INSTRUCTION: Track down every line below that holds "Price" and copy it.

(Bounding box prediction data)
::::::::::
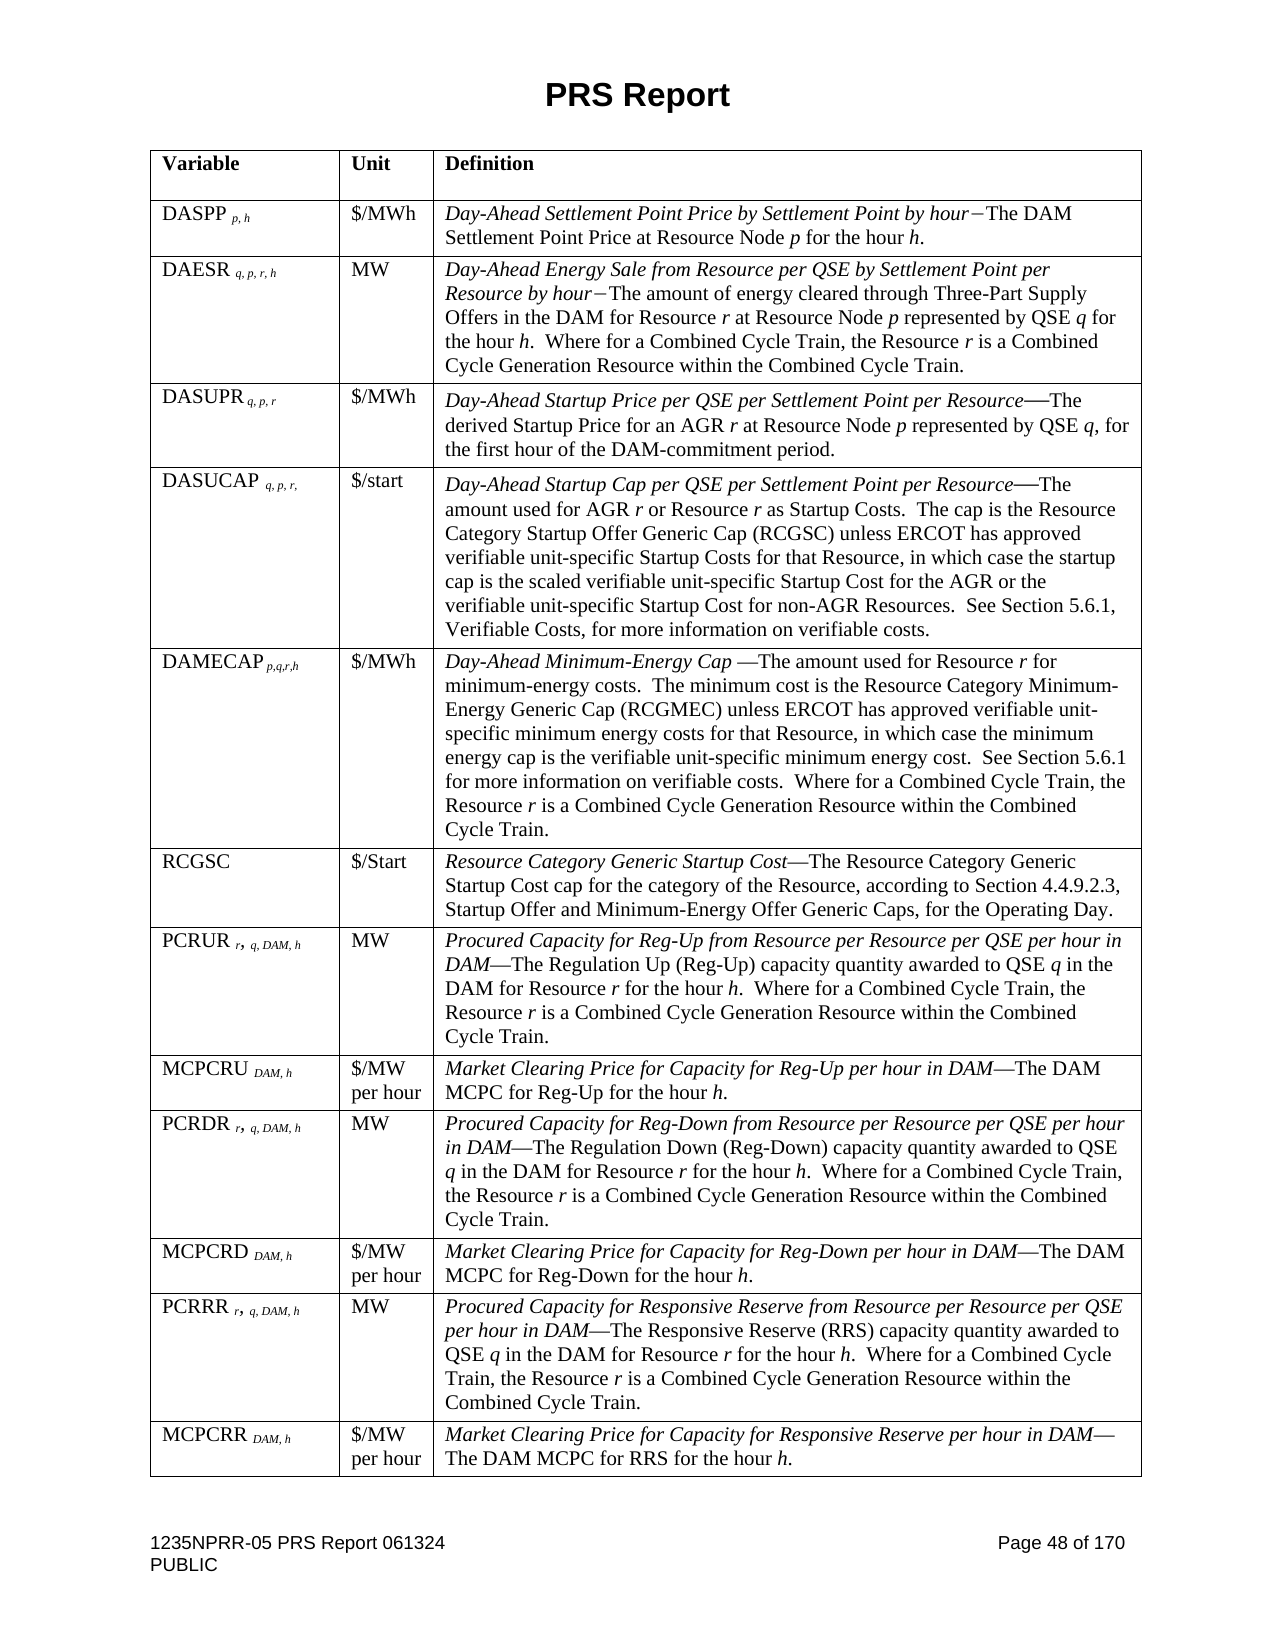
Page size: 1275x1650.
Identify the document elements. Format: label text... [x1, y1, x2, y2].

table_cell RCGSC [151, 849, 339, 927]
table_cell $/MWh [340, 201, 433, 256]
table_cell $/MW per hour [340, 1056, 433, 1110]
table_cell Market Clearing Price for Capacity for Reg-Down per hour in DAM—The DAM MCPC for Reg-Down for the hour h. [434, 1239, 1141, 1293]
table_cell MCPCRR DAM, h [151, 1422, 339, 1476]
table_cell DASPP p, h [151, 201, 339, 256]
table_cell DAESR q, p, r, h [151, 257, 339, 383]
table_cell MCPCRD DAM, h [151, 1239, 339, 1293]
table_cell $/MW per hour [340, 1422, 433, 1476]
table_cell MW [340, 928, 433, 1054]
table_cell Procured Capacity for Responsive Reserve from Resource per Resource per QSE per hour in DAM—The Responsive Reserve (RRS) capacity quantity awarded to QSE q in the DAM for Resource r for the hour h. Where for a Combined Cycle Train, the Resource r is a Combined Cycle Generation Resource within the Combined Cycle Train. [434, 1294, 1141, 1421]
table_cell $/MWh [340, 649, 433, 847]
table_cell PCRDR r, q, DAM, h [151, 1111, 339, 1238]
table_cell Market Clearing Price for Capacity for Responsive Reserve per hour in DAM—The DAM MCPC for RRS for the hour h. [434, 1422, 1141, 1476]
table_cell PCRUR r, q, DAM, h [151, 928, 339, 1054]
table_cell Day-Ahead Startup Price per QSE per Settlement Point per Resource—The derived Startup Price for an AGR r at Resource Node p represented by QSE q, for the first hour of the DAM-commitment period. [434, 384, 1141, 467]
table_cell Day-Ahead Startup Cap per QSE per Settlement Point per Resource—The amount used for AGR r or Resource r as Startup Costs. The cap is the Resource Category Startup Offer Generic Cap (RCGSC) unless ERCOT has approved verifiable unit-specific Startup Costs for that Resource, in which case the startup cap is the scaled verifiable unit-specific Startup Cost for the AGR or the verifiable unit-specific Startup Cost for non-AGR Resources. See Section 5.6.1, Verifiable Costs, for more information on verifiable costs. [434, 468, 1141, 648]
table_header Definition [434, 151, 1141, 200]
table_cell PCRRR r, q, DAM, h [151, 1294, 339, 1421]
table_cell MW [340, 257, 433, 383]
table_cell Market Clearing Price for Capacity for Reg-Up per hour in DAM—The DAM MCPC for Reg-Up for the hour h. [434, 1056, 1141, 1110]
table_cell MW [340, 1111, 433, 1238]
table_cell MW [340, 1294, 433, 1421]
table_cell Day-Ahead Settlement Point Price by Settlement Point by hour¾The DAM Settlement Point Price at Resource Node p for the hour h. [434, 201, 1141, 256]
table_cell $/Start [340, 849, 433, 927]
table_cell DAMECAP p,q,r,h [151, 649, 339, 847]
table_cell Procured Capacity for Reg-Up from Resource per Resource per QSE per hour in DAM—The Regulation Up (Reg-Up) capacity quantity awarded to QSE q in the DAM for Resource r for the hour h. Where for a Combined Cycle Train, the Resource r is a Combined Cycle Generation Resource within the Combined Cycle Train. [434, 928, 1141, 1054]
table_header Variable [151, 151, 339, 200]
table_header Unit [340, 151, 433, 200]
table_cell Procured Capacity for Reg-Down from Resource per Resource per QSE per hour in DAM—The Regulation Down (Reg-Down) capacity quantity awarded to QSE q in the DAM for Resource r for the hour h. Where for a Combined Cycle Train, the Resource r is a Combined Cycle Generation Resource within the Combined Cycle Train. [434, 1111, 1141, 1238]
table_cell DASUPR q, p, r [151, 384, 339, 467]
table_cell Day-Ahead Energy Sale from Resource per QSE by Settlement Point per Resource by hour¾The amount of energy cleared through Three-Part Supply Offers in the DAM for Resource r at Resource Node p represented by QSE q for the hour h. Where for a Combined Cycle Train, the Resource r is a Combined Cycle Generation Resource within the Combined Cycle Train. [434, 257, 1141, 383]
table_cell $/MWh [340, 384, 433, 467]
table_cell $/MW per hour [340, 1239, 433, 1293]
table_cell Resource Category Generic Startup Cost—The Resource Category Generic Startup Cost cap for the category of the Resource, according to Section 4.4.9.2.3, Startup Offer and Minimum-Energy Offer Generic Caps, for the Operating Day. [434, 849, 1141, 927]
table_cell Day-Ahead Minimum-Energy Cap —The amount used for Resource r for minimum-energy costs. The minimum cost is the Resource Category Minimum-Energy Generic Cap (RCGMEC) unless ERCOT has approved verifiable unit-specific minimum energy costs for that Resource, in which case the minimum energy cap is the verifiable unit-specific minimum energy cost. See Section 5.6.1 for more information on verifiable costs. Where for a Combined Cycle Train, the Resource r is a Combined Cycle Generation Resource within the Combined Cycle Train. [434, 649, 1141, 847]
table_cell DASUCAP q, p, r, [151, 468, 339, 648]
table_cell $/start [340, 468, 433, 648]
table_cell MCPCRU DAM, h [151, 1056, 339, 1110]
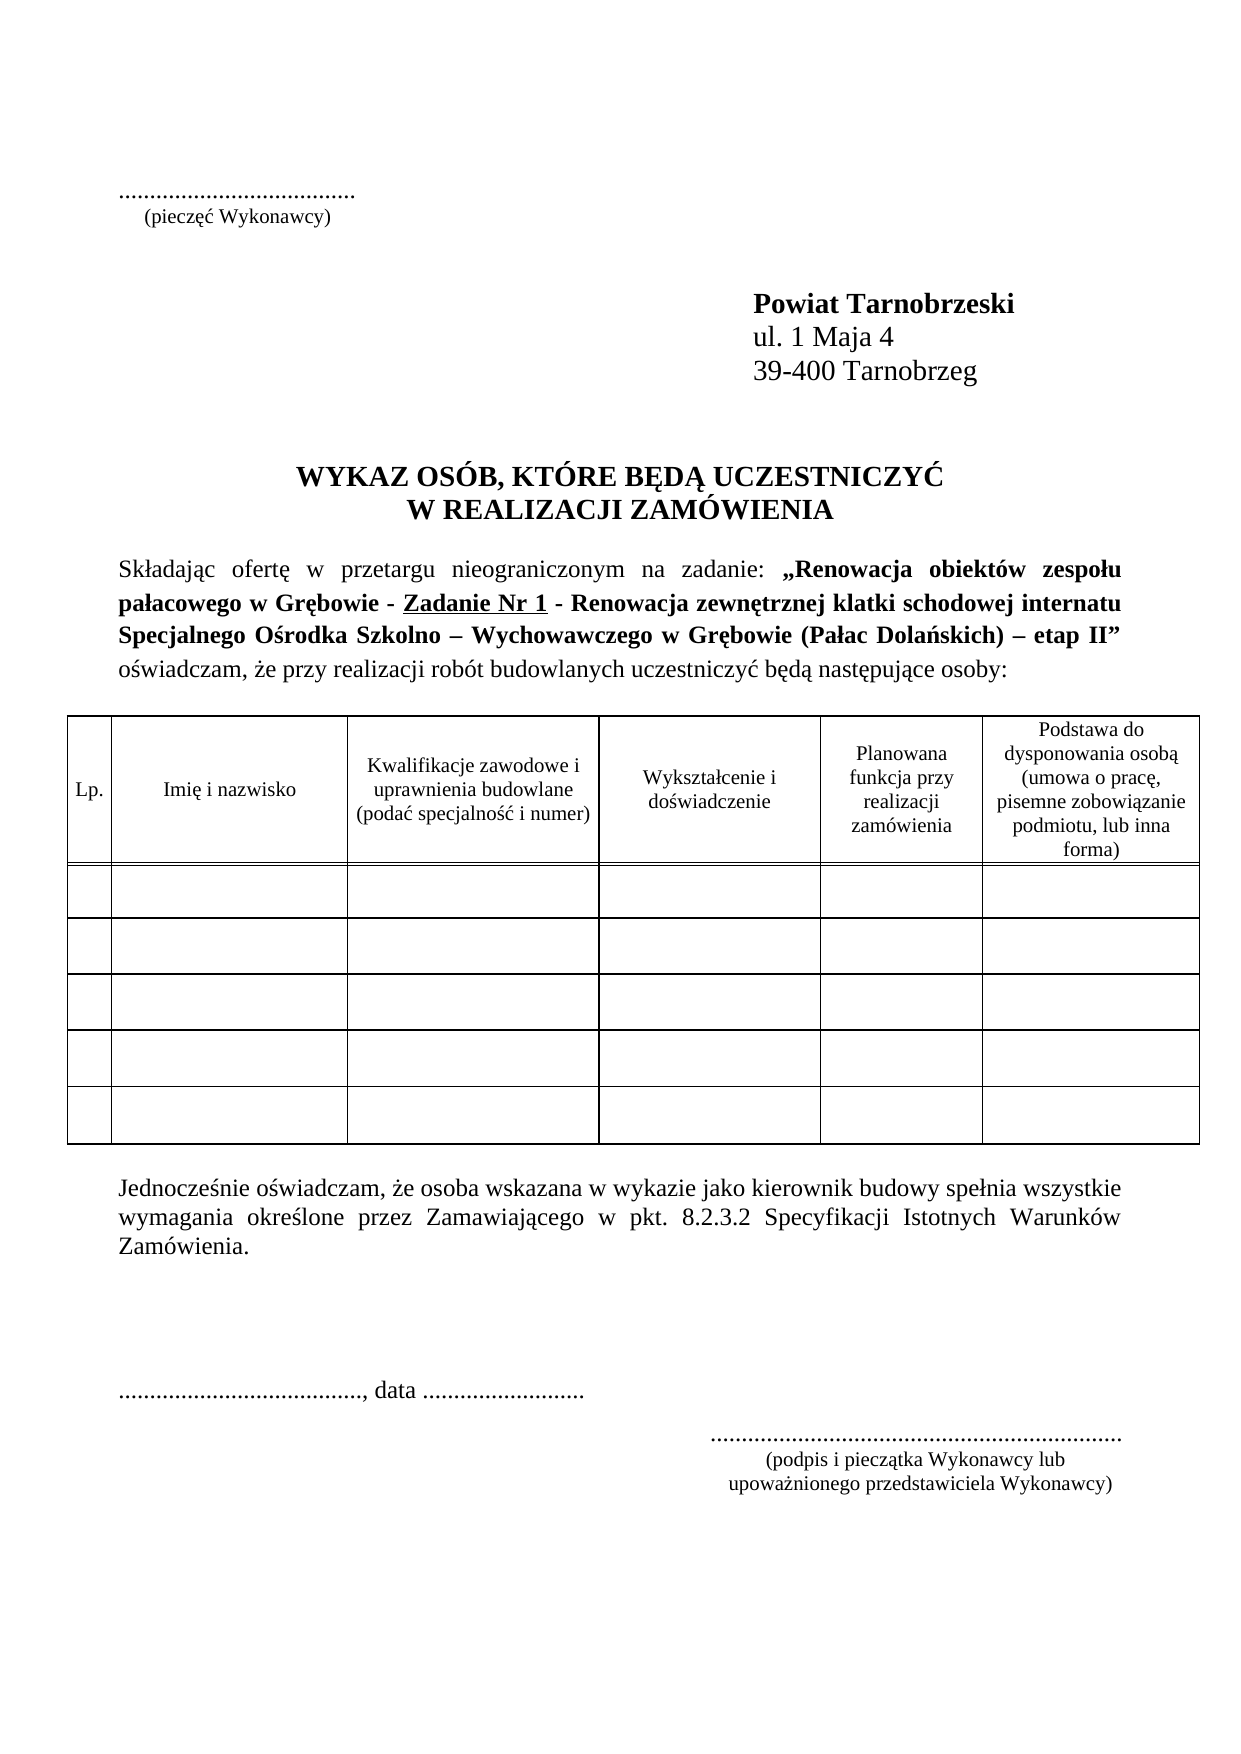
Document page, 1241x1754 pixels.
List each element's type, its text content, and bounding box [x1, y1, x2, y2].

table_cell [600, 1087, 820, 1143]
text Składając ofertę w przetargu nieograniczonym na zadanie: „Renowacja obiektów zespołu pałacowego w Grębowie - Zadanie Nr 1 - Renowacja zewnętrznej klatki schodowej internatu Specjalnego Ośrodka Szkolno – Wychowawczego w Grębowie (Pałac Dolańskich) – etap II” oświadczam, że przy realizacji robót budowlanych uczestniczyć będą następujące osoby: [118, 554, 1122, 682]
text 39-400 Tarnobrzeg [753, 353, 1122, 387]
table_cell [821, 1031, 982, 1086]
table_cell [600, 975, 820, 1029]
table_header Podstawa do dysponowania osobą (umowa o pracę, pisemne zobowiązanie podmiotu, lub inna forma) [983, 717, 1199, 861]
text .................................................................. [561, 1418, 1122, 1447]
table_cell [68, 919, 111, 973]
table_cell [112, 866, 347, 917]
table_cell [821, 975, 982, 1029]
table_cell [600, 919, 820, 973]
table_cell [983, 1031, 1199, 1086]
text ......................................., data .......................... [118, 1375, 1122, 1403]
table_cell [68, 866, 111, 917]
table_header Kwalifikacje zawodowe i uprawnienia budowlane (podać specjalność i numer) [348, 717, 598, 861]
text (pieczęć Wykonawcy) [118, 204, 1122, 228]
text Powiat Tarnobrzeski [339, 286, 1122, 319]
table_header Lp. [68, 717, 111, 861]
text ...................................... [118, 176, 1122, 204]
table_cell [68, 975, 111, 1029]
table_cell [983, 975, 1199, 1029]
table_header Imię i nazwisko [112, 717, 347, 861]
table_header Planowana funkcja przy realizacji zamówienia [821, 717, 982, 861]
table_cell [348, 866, 598, 917]
text WYKAZ OSÓB, KTÓRE BĘDĄ UCZESTNICZYĆ [118, 459, 1122, 492]
table_cell [348, 1031, 598, 1086]
table_cell [348, 919, 598, 973]
table_cell [112, 919, 347, 973]
table_cell [821, 1087, 982, 1143]
table_cell [68, 1087, 111, 1143]
table_cell [68, 1031, 111, 1086]
table_cell [983, 1087, 1199, 1143]
text Jednocześnie oświadczam, że osoba wskazana w wykazie jako kierownik budowy spełnia wszystkie wymagania określone przez Zamawiającego w pkt. 8.2.3.2 Specyfikacji Istotnych Warunków Zamówienia. [118, 1173, 1122, 1260]
text W REALIZACJI ZAMÓWIENIA [118, 492, 1122, 526]
table_cell [348, 975, 598, 1029]
table_cell [821, 866, 982, 917]
table_cell [112, 975, 347, 1029]
table_cell [600, 866, 820, 917]
text ul. 1 Maja 4 [753, 319, 1122, 353]
table_cell [112, 1087, 347, 1143]
table_cell [348, 1087, 598, 1143]
text upoważnionego przedstawiciela Wykonawcy) [118, 1471, 1122, 1495]
table_cell [821, 919, 982, 973]
table_cell [600, 1031, 820, 1086]
table_cell [112, 1031, 347, 1086]
table_cell [983, 866, 1199, 917]
text (podpis i pieczątka Wykonawcy lub [662, 1447, 1122, 1471]
table_cell [983, 919, 1199, 973]
table_header Wykształcenie i doświadczenie [600, 717, 820, 861]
::::::::::
SOLUTION:
table_cell Market Clearing Price for Capacity for Reg-Down per hour in DAM—The DAM MCPC for Reg-Down for the hour h. [434, 1239, 1141, 1293]
table_cell Market Clearing Price for Capacity for Responsive Reserve per hour in DAM—The DAM MCPC for RRS for the hour h. [434, 1422, 1141, 1476]
table_cell Day-Ahead Startup Price per QSE per Settlement Point per Resource—The derived Startup Price for an AGR r at Resource Node p represented by QSE q, for the first hour of the DAM-commitment period. [434, 384, 1141, 467]
table_cell Market Clearing Price for Capacity for Reg-Up per hour in DAM—The DAM MCPC for Reg-Up for the hour h. [434, 1056, 1141, 1110]
table_cell Day-Ahead Settlement Point Price by Settlement Point by hour¾The DAM Settlement Point Price at Resource Node p for the hour h. [434, 201, 1141, 256]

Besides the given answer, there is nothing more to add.